▸ What the task requires:
Retype the listing word for word, from its first line through the line containing "इत्युक्त्वा विररामाऽसौ शंभुः प्राह तपस्तव ।", including both of those lines.

▸ Records from a dataset:
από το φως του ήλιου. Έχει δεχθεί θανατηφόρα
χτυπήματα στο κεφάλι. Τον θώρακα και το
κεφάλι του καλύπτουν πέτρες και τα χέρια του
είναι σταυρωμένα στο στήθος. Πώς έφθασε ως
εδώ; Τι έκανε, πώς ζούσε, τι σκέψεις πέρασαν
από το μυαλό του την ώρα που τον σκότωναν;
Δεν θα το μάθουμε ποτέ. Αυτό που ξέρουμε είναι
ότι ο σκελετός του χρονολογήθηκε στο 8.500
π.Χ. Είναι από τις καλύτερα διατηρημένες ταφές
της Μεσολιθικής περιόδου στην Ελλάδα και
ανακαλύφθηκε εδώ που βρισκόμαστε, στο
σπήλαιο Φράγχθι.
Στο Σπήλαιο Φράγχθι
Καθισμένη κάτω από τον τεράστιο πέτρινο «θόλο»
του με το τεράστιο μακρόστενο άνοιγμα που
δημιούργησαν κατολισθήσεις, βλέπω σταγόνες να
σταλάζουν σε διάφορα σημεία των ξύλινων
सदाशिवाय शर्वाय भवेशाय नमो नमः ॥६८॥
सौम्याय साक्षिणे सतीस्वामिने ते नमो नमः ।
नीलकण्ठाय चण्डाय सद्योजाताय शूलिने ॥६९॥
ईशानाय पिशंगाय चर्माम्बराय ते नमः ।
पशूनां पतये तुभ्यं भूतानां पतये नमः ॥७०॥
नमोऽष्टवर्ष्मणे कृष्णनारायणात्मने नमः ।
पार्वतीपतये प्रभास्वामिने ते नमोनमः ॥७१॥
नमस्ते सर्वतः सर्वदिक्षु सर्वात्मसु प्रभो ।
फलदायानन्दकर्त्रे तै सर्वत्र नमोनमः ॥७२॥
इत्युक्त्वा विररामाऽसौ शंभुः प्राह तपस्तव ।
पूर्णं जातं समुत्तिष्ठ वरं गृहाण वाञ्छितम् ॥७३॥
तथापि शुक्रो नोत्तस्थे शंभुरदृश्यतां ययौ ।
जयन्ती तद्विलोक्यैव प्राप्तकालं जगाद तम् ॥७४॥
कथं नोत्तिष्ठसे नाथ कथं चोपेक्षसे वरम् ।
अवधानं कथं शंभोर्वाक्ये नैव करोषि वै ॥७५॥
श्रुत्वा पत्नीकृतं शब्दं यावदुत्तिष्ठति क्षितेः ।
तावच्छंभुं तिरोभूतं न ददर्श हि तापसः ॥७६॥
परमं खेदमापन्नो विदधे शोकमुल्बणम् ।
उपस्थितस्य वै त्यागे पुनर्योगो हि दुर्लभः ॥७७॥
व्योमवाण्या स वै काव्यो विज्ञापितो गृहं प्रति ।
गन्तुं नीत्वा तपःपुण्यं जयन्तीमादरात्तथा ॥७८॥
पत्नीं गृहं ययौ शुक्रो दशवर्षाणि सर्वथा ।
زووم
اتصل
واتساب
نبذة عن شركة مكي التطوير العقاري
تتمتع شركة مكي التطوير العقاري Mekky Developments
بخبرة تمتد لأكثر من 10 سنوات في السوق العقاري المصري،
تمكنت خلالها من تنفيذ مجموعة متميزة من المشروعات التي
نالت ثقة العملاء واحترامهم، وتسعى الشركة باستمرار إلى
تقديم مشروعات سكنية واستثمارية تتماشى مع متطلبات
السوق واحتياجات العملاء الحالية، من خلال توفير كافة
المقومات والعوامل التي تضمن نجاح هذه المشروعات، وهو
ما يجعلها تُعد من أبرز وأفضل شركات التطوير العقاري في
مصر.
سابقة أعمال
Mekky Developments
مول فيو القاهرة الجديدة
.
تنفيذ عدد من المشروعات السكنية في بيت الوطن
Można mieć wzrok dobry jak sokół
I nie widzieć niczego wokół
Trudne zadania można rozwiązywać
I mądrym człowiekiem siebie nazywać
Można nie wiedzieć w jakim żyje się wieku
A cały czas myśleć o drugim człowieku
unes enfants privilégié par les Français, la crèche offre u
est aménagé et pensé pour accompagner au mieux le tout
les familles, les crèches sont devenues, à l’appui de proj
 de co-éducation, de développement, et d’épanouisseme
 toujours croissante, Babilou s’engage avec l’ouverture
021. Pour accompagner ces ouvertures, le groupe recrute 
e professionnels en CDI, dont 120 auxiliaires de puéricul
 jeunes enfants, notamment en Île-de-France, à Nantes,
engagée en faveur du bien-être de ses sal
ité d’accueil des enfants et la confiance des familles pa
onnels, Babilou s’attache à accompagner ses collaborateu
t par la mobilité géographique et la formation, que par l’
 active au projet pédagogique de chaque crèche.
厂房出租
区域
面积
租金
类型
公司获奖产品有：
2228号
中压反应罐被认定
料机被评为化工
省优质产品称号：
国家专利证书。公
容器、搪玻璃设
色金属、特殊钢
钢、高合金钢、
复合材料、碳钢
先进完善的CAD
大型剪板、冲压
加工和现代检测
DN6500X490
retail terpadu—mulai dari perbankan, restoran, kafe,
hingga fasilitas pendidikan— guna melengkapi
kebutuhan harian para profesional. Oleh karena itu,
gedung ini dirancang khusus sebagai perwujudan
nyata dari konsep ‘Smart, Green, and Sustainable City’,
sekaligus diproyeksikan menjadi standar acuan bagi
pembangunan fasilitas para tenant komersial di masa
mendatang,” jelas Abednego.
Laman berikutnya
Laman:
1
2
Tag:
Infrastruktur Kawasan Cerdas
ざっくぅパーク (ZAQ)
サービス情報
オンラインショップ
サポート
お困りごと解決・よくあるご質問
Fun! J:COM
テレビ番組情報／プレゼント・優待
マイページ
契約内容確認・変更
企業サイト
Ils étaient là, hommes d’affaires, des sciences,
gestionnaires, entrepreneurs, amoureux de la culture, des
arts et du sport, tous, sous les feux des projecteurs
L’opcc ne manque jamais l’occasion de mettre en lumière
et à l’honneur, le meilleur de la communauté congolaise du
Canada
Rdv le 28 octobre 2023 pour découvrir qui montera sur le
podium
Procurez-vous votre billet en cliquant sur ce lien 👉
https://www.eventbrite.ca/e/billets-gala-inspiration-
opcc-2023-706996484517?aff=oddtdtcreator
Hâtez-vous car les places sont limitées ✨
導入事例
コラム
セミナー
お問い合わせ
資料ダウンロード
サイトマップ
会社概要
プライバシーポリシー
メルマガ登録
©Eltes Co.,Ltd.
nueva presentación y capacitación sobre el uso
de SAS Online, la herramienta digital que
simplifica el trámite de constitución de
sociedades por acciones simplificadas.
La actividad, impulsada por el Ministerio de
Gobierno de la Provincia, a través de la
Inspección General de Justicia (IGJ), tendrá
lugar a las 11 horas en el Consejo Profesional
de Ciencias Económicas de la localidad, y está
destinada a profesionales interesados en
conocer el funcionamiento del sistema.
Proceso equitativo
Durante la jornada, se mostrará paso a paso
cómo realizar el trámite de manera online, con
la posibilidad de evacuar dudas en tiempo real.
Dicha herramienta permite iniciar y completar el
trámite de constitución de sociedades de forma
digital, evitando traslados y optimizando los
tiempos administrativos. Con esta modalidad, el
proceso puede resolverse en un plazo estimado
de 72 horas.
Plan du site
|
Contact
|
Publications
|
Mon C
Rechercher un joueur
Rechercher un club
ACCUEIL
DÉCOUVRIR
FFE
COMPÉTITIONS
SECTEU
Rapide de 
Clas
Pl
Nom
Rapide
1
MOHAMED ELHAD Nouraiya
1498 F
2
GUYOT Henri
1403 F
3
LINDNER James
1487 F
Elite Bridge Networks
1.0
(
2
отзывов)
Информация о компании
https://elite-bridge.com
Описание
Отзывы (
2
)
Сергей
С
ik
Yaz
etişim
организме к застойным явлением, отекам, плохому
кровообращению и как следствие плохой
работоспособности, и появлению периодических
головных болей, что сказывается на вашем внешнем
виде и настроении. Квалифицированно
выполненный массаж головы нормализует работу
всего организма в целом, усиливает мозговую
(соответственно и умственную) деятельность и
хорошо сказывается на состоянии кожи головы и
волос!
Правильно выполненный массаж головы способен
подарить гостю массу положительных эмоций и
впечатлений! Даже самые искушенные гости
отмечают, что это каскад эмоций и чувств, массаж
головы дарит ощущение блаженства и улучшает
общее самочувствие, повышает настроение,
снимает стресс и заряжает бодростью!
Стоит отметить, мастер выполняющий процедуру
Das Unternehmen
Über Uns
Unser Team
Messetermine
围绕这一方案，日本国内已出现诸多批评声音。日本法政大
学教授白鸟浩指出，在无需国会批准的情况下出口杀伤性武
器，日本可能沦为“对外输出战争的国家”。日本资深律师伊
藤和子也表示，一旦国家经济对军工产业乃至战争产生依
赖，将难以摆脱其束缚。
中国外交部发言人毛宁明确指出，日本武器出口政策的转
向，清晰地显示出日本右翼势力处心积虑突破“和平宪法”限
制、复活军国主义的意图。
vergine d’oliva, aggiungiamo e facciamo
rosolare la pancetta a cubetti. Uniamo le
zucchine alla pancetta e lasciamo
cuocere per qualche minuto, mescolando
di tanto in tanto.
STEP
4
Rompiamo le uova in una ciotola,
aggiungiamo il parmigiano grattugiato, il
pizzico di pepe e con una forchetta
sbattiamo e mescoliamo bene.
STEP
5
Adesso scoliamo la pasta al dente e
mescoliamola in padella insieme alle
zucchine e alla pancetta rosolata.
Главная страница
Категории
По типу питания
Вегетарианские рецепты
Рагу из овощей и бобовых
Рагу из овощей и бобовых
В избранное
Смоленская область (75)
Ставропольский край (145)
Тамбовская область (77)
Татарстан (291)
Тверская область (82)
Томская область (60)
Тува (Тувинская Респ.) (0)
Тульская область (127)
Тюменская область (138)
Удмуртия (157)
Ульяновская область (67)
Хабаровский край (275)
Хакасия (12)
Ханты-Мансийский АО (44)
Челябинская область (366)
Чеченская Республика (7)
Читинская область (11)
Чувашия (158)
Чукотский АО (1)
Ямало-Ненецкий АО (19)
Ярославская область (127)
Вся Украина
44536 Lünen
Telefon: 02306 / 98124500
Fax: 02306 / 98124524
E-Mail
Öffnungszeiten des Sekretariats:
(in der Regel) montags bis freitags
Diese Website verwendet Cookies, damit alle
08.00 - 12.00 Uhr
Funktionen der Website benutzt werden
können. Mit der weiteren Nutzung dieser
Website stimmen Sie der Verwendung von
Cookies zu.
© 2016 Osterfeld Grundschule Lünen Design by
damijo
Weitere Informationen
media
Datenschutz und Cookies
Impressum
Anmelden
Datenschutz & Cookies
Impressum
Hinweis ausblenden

▸ Result for this task:
από το φως του ήλιου. Έχει δεχθεί θανατηφόρα
χτυπήματα στο κεφάλι. Τον θώρακα και το
κεφάλι του καλύπτουν πέτρες και τα χέρια του
είναι σταυρωμένα στο στήθος. Πώς έφθασε ως
εδώ; Τι έκανε, πώς ζούσε, τι σκέψεις πέρασαν
από το μυαλό του την ώρα που τον σκότωναν;
Δεν θα το μάθουμε ποτέ. Αυτό που ξέρουμε είναι
ότι ο σκελετός του χρονολογήθηκε στο 8.500
π.Χ. Είναι από τις καλύτερα διατηρημένες ταφές
της Μεσολιθικής περιόδου στην Ελλάδα και
ανακαλύφθηκε εδώ που βρισκόμαστε, στο
σπήλαιο Φράγχθι.
Στο Σπήλαιο Φράγχθι
Καθισμένη κάτω από τον τεράστιο πέτρινο «θόλο»
του με το τεράστιο μακρόστενο άνοιγμα που
δημιούργησαν κατολισθήσεις, βλέπω σταγόνες να
σταλάζουν σε διάφορα σημεία των ξύλινων
सदाशिवाय शर्वाय भवेशाय नमो नमः ॥६८॥
सौम्याय साक्षिणे सतीस्वामिने ते नमो नमः ।
नीलकण्ठाय चण्डाय सद्योजाताय शूलिने ॥६९॥
ईशानाय पिशंगाय चर्माम्बराय ते नमः ।
पशूनां पतये तुभ्यं भूतानां पतये नमः ॥७०॥
नमोऽष्टवर्ष्मणे कृष्णनारायणात्मने नमः ।
पार्वतीपतये प्रभास्वामिने ते नमोनमः ॥७१॥
नमस्ते सर्वतः सर्वदिक्षु सर्वात्मसु प्रभो ।
फलदायानन्दकर्त्रे तै सर्वत्र नमोनमः ॥७२॥
इत्युक्त्वा विररामाऽसौ शंभुः प्राह तपस्तव ।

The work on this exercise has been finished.